4.3. Metabolic Pathway Reconstruction and Simulation
The identification of metabolomic biomarkers and their mapping into a neural network is fundamental to further study the cellular mechanisms and its physiology. The goal is to identify the effects of the metabolites (as a function of their concentration) on the cellular changes, providing a relationship with the most likely biologically meaningful sub-networks. Thus, basing on genome annotation and protein homology, reference pathways could be mapped into a specific organism. However, this mapping method often produces incomplete pathways that need the employment of ab initio metabolomic network construction approaches (such as Bayesian networks), where differential equations describe the changes in a metabolomic network in terms of chemical amounts
[66][67]. Qi et al.
[68] further improved this approach allowing to optimize accuracy in defining metabolomics features or better the correlation between the substrates whose nature is well known as well as the species of each individual reactions, so defining the classification of the mapped metabolic products in a pathway and their modifications under selected perturbations. Recently, Hu et al.

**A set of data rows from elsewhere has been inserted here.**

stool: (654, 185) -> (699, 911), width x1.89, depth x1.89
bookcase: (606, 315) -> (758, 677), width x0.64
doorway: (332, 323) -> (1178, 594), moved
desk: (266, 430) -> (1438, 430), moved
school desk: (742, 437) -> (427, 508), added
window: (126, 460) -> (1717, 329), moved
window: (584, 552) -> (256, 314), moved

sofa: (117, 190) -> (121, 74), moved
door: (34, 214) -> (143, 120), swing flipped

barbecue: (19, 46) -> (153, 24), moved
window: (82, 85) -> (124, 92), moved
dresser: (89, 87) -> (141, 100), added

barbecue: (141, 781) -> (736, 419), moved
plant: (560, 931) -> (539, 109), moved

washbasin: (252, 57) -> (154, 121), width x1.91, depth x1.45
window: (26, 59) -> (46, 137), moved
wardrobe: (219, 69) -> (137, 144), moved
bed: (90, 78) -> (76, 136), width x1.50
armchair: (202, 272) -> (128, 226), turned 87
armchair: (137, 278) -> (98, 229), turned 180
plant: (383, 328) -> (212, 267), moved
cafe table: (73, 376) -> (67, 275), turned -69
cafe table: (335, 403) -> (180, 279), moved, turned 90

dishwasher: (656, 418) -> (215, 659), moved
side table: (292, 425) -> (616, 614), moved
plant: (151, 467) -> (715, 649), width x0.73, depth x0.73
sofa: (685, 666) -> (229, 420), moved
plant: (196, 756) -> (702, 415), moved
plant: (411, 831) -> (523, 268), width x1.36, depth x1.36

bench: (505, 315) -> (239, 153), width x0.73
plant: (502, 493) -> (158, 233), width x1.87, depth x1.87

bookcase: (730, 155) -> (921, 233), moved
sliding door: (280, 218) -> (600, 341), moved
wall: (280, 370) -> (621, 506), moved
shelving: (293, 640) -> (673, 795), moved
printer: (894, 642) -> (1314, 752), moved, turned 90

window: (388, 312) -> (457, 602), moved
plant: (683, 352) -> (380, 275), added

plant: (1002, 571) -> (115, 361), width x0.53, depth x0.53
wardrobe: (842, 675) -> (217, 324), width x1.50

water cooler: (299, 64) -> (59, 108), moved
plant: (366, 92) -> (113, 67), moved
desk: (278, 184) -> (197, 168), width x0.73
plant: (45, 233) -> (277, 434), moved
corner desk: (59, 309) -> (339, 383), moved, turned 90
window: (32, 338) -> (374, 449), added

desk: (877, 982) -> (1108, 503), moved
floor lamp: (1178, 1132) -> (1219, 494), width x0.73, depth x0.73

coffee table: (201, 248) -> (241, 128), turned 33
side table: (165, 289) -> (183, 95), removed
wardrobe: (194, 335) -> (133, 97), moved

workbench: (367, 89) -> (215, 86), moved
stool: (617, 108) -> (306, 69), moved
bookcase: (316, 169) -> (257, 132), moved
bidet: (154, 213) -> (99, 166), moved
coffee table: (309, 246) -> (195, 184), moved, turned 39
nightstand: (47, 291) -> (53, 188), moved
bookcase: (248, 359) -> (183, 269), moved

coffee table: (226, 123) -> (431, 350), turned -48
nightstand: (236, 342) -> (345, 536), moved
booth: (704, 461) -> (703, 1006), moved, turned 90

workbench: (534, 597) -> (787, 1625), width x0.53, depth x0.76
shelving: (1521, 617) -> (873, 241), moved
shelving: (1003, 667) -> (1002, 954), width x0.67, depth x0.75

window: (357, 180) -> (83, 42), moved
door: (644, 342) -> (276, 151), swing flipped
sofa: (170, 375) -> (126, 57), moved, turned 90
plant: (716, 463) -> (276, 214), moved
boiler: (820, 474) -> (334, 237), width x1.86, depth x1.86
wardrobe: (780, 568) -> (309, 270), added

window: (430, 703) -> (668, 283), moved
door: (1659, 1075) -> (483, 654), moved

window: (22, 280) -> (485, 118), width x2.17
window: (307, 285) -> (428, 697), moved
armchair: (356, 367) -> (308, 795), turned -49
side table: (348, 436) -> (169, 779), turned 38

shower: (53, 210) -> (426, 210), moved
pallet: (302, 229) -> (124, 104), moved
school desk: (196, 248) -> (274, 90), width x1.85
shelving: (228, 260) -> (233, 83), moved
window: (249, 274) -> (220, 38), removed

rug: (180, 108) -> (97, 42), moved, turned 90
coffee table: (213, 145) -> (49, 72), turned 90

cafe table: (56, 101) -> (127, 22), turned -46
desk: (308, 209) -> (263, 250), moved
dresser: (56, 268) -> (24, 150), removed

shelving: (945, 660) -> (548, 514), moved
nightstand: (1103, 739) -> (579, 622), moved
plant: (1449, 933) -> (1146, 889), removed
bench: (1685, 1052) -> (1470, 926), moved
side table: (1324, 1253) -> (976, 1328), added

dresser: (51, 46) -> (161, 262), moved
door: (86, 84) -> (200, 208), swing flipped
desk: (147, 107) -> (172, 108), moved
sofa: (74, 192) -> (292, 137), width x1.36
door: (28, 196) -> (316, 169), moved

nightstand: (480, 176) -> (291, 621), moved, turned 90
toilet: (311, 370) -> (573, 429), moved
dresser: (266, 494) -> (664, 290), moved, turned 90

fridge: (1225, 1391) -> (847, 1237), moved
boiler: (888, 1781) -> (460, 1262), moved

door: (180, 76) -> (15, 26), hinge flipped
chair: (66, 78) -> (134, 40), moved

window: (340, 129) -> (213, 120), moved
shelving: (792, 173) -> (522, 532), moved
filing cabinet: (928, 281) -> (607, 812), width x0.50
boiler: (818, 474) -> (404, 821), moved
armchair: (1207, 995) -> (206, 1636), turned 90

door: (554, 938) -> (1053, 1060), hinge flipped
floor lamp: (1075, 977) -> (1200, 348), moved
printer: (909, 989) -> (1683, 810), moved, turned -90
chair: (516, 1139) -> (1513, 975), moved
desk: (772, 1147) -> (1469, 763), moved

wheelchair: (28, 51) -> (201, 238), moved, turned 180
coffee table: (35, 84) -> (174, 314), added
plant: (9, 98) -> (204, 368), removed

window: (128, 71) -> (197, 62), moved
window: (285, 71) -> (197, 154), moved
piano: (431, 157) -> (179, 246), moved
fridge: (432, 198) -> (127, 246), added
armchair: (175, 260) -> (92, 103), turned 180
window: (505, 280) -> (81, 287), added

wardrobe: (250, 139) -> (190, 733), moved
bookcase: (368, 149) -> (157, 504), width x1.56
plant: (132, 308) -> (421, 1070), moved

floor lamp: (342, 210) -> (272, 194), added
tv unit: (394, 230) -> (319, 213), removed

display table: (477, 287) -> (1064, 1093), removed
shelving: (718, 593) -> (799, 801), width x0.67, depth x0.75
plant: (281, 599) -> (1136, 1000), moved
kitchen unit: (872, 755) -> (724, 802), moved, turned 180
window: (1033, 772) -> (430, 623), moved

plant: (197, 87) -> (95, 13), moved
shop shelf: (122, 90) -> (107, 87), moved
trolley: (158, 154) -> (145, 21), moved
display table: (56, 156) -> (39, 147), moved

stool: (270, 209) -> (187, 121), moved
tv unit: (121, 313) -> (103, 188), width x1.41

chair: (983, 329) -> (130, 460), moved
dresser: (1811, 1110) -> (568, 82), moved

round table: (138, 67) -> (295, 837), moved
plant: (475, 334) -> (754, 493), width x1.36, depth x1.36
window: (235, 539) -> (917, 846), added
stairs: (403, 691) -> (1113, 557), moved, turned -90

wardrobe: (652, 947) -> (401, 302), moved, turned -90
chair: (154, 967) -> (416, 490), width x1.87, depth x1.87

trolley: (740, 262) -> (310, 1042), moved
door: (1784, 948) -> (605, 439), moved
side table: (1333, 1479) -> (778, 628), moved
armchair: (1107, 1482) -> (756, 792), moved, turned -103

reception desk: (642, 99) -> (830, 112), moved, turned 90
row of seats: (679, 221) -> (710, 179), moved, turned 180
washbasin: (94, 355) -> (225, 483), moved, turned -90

[69] performed a pathway analysis on serum spectra recorded by
1H NMR with the aim to identify eventual biomarkers characterizing the treatment of human lung cancer. After a first statistical analysis in terms of PLS-DA, they were able to identify four metabolic pathways associated with the metabolic perturbation induced by non-small-cell lung cancer by means of the MetaboAnalyst package
[70]. In detail, the highest pathway impact was shown by the metabolisms of (i) taurine and hypotaurine, (ii) d-glutamine and d-glutamate, (iii) glycine, serine and threonine, and (iv) alanine, aspartate and glutamate, thus shedding light on the responsible processes in this kind of cancer.